Title: "No One Ever Told Us That: Money and Life Letters to My Grandchildren"
Author: John Spooner
Publisher: Business Plus, 2012; 288 pages; $12.99
Over Easter weekend, I visited my grandma, whose birthday was the same week. As always, I was struck by her effortless, ingrained systems and sense of order, even when it comes to the basic details of managing life and home.
I got there the Thursday before Easter and sat down to dinner with her and my dad, who promptly started grumbling about the lack of tomatoes on the table. (Note: Children can be spoiled well into their 60s.) My grandma said, "Well, I didn’t make it to the store. But it’s time to put my own in the ground. You know, my mama always had us plant the tomatoes on Good Friday." She has similar mental calendars for everything from having your drapes cleaned to getting the house painted, having the windows washed and planting the annuals.
My contemporaries and I are inclined to bristle at such a rigid set of rules about what things you should do and when you should do them. And, when it comes to finances, some tenets of earlier generations’ belief systems have been rendered obsolete (when someone mentioned pension plans that same weekend, I pointed out that other than government employees, I don’t even know anyone whose company offers a true, company-paid pension plan).
That said, a number of the financial and other standards of our grandparents’ time actually, well, work. For example, I’ll never forget how happy my grandma was when she paid off her house at a time when the zeitgeist tended to prioritize refinancing ad infinitum and to teach that it was OK — actually, desirable — to have mortgage debt until the day you die.
Apparently, there’s something to the saying that we live and we learn.
In an effort to impart and preserve his own life-earned wisdom on a variety of topics for his posterity and their peers, famous financial adviser John D. Spooner has just published a set of pithy, powerful missives in a collection titled, "No One Ever Told Us That: Money and Life Letters to my Grandchildren" (Business Plus, 2012).
Here are four of Spooner’s dozens of lessons, which are literally written into letters addressed to his two currently college-aged grandchildren, organized as two- to three-page chapters on a specific subject, each summed up with a powerful mantra and takeaway at the end.
1. Everything you can own will fluctuate in value. Spooner repeatedly references the challenges involved with making smart real estate decisions and the risks involved if you don’t. Not only does he encourage his grandkids (and readers) to take 30-year mortgages if and when they buy their own homes, he also relates his own experience with real estate investing (which, by the way, turned him into a die-hard stock investor).
He reminds readers several times, with several examples, that real estate — and any other asset you might ever hope increases in value — will fluctuate in value, cyclically.
Spooner uses this lesson to illustrate the cyclical nature of even nonfinancial areas of life. But ultimately, he does a very effective job of making the simple, yet fundamental, point that nothing only ever goes up.

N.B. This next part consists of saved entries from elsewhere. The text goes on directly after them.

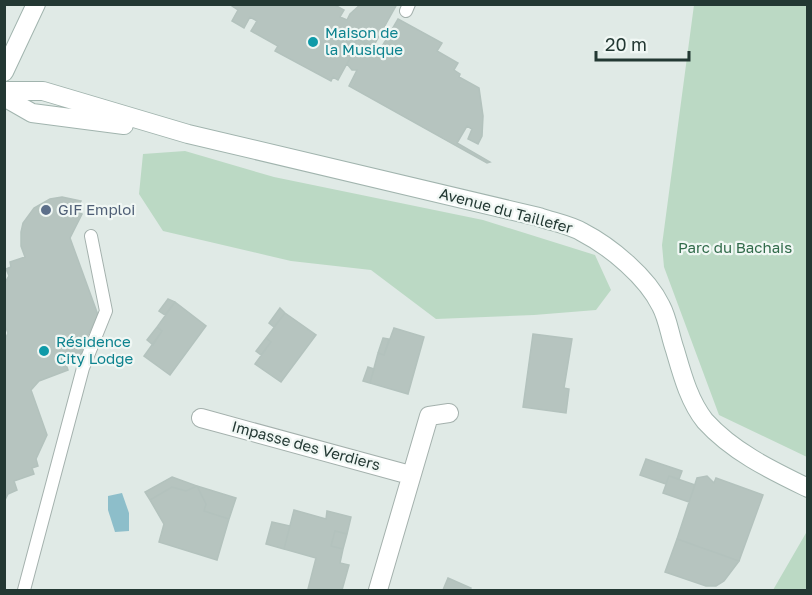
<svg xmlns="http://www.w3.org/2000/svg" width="812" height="595" font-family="'Golos Text',sans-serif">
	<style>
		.green { fill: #bbd9c4 }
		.water { fill: #8dbeca }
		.building { fill: #b6c4bf; stroke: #b3c2bd; stroke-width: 1.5 }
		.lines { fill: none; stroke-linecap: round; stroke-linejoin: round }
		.lane-casing { stroke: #a4b1ad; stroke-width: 14 }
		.street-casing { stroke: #a4b1ad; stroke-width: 20 }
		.secondary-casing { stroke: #a1b4ae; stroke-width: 20 }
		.lane { stroke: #fff; stroke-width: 12 }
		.street { stroke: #fff; stroke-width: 18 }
		.secondary { stroke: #fff; stroke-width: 18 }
		.culture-dot { fill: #0f9aa8; stroke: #f0f7f4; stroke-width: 2 }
		.service-dot { fill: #5c6f8a; stroke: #f0f7f4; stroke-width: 2 }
		.labels { text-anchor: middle; stroke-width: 4.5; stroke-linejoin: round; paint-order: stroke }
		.culture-label { font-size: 15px; fill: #0d838f; stroke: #f0f7f4; text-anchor: start }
		.service-label { font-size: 15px; fill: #4e5e75; stroke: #f0f7f4; text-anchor: start }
		.street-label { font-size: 15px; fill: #233833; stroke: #f0f7f4 }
		.park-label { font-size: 15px; fill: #316b4a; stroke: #f0f7f4 }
	</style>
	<rect width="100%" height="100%" fill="#e0eae6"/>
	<!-- green -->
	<path class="green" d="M694,5H807V457L719,415L664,267L662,245Z
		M185,151L274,177L483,220L595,255L611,290L596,310L534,315L436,319L371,270L291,261L163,231L139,194L143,154Z
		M806,533H807V590H773Z"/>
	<!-- water -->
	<path class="water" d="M122,493L129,513V531L115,532L108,510V496Z"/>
	<!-- building -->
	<path class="building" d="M229,4H333L344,10L340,17L347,20L350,14L361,4H397L373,47L357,39L353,46L356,47L338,80L333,77L331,81L275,51L278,46L251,31L257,21L250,17L244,28L232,21L238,10Z
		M398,19L442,43L437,51L458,63L454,70L460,74L459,77L479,88L483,116L482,136L478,144L468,139L472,129L467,126L457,143L490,162L487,163L349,86L357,70H352L347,64L356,47L353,46L357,39L380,50Z
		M62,197L81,201L76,211L82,214L70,238L98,315L86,339L89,346L83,348L85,353L65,361L68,370L39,381L31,390L47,435L36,459L38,466L32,468L34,474L14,481L17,490L8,494L4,502V342L8,333L4,323V284L9,276L6,269L11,267L10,262L25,257L21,246V232L23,223L34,208L50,199Z
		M168,299L175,302L165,315L159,311Z
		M175,302L206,326L170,375L144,356L162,331L157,327Z
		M280,308L285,313L274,327L269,323Z
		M285,313L316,335L281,382L255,364L271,342L266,338Z
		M157,327L162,331L153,345L147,340Z
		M394,328L424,337L408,394L370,383L378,353L384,355Z
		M533,334L572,339L564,388L569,389L566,413L523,407Z
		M266,338L271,342L261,355L256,351Z
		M383,338L389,339L384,355L378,353Z
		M368,367L374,369L370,383L363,381Z
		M646,459L682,471L679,479L669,476L666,484L640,475Z
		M669,476L695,485L689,502L663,493Z
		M707,476L714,483L716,478L763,495L739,561L677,539L697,478Z
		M172,477L197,486L186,491L172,487L150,500L145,492Z
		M197,486L236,498L229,519L204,511L206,504Z
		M197,486L206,504L204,511L229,519L217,560L159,542L164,524L150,500L172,487L186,491Z
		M294,510L326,519L327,511L351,517L347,534L335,531L331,546L343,549L340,563L349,565L342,590L308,589L316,558L284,549Z
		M272,522L290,526L284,549L266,544Z
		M335,531L347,534L343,549L331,546Z
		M677,539L739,561L724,581L716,586H706L665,572Z
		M448,578L471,588L470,590H443Z"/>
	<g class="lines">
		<defs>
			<path id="lane" d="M406,11L409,4
				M24,590L83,368L106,311L91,236"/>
			<path id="street" d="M201,418L410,475
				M378,590L429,416L449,413"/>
			<path id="secondary" d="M4,72L36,4
				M4,91H43L188,134L539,217C553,222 570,225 582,232C611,247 647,277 661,306C668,319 670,336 675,350C682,374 689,401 705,421C733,452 771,470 808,488
				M4,97L32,113L124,125"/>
		</defs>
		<!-- lane casing -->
		<use href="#lane" class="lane-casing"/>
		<!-- street casing -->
		<use href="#street" class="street-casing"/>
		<!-- secondary casing -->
		<use href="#secondary" class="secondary-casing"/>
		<!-- lane -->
		<use href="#lane" class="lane"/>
		<!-- street -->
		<use href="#street" class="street"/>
		<!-- secondary -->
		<use href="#secondary" class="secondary"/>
	</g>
	<!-- markers -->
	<g class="culture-dot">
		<circle cx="313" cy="42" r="6"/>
		<circle cx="44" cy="351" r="6"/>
	</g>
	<circle class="service-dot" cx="46" cy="210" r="6"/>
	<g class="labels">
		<!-- culture labels -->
		<g class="culture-label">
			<text x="325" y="38">Maison de<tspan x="325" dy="17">la Musique</tspan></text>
			<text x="56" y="347">Résidence<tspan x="56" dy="17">City Lodge</tspan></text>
		</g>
		<!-- service labels -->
		<g class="service-label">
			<text x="58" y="215">GIF Emploi</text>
		</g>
		<!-- street labels -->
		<g class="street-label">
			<text transform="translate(506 211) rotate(15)" y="5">Avenue du Taillefer</text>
			<text transform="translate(306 446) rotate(15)" y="5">Impasse des Verdiers</text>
		</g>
		<!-- park labels -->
		<g class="park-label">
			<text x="735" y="253">Parc du Bachais</text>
		</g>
	</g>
	<!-- border -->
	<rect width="812" height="595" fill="none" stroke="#233833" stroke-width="12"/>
	<!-- scale -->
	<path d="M596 51v9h93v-9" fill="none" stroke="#233833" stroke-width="3"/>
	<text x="605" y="51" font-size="18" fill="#233833" stroke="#f0f7f4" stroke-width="4.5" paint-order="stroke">20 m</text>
</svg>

2. Bite the bullet early. Spooner tells readers that when they have a problem or have made a mistake, they would do well to jump on these problems as quickly as possible. Rectifying mistakes and addressing even tough problems immediately will save undue stress and sleepless nights — a lesson Spooner says it took him untold insomniac years to figure out.
3. Don’t be a headline reader. While it’s important to be aware of issues affecting the global economy, Spooner encourages his grandchildren not to become fixated on media headlines. The anxiety they create can be paralyzing. He advises readers to instead spend their time actually being engaged in the world, in business and in life. That way, he says, they are much more likely to achieve their dreams, no matter what others, the markets or the newspapers say.
In a similar vein, Spooner elaborates elsewhere in the book on how to deal with market fads and trends.
4. You cannot go it alone. This is a theme Spooner returns to over and over again during the book. With his advice on how to select advisers like attorneys and brokers, how to pick whom to marry, how to meet and engage with your local business network and mentors, even how to cultivate friendships, Spooner spends much more time than you might expect in a money book exploring and encouraging interpersonal relationships.
The book’s theme might be largely financial, but its tone and range of subject matter is the whole-life advice that any deeply loving grandparent would give if they were a maven on financial markets, had achieved great success in business and were still happily in love with their wife after decades and decades.
Spooner has lots to say. And it’s really good: If you ask me, this book should be the graduation gift of the year. Some of his points are less revolutionary than others, but all are potentially life-changing and well-illustrated with Spooner’s own life experiences, mistakes and wins from which he garnered the lesson he provides in each letter.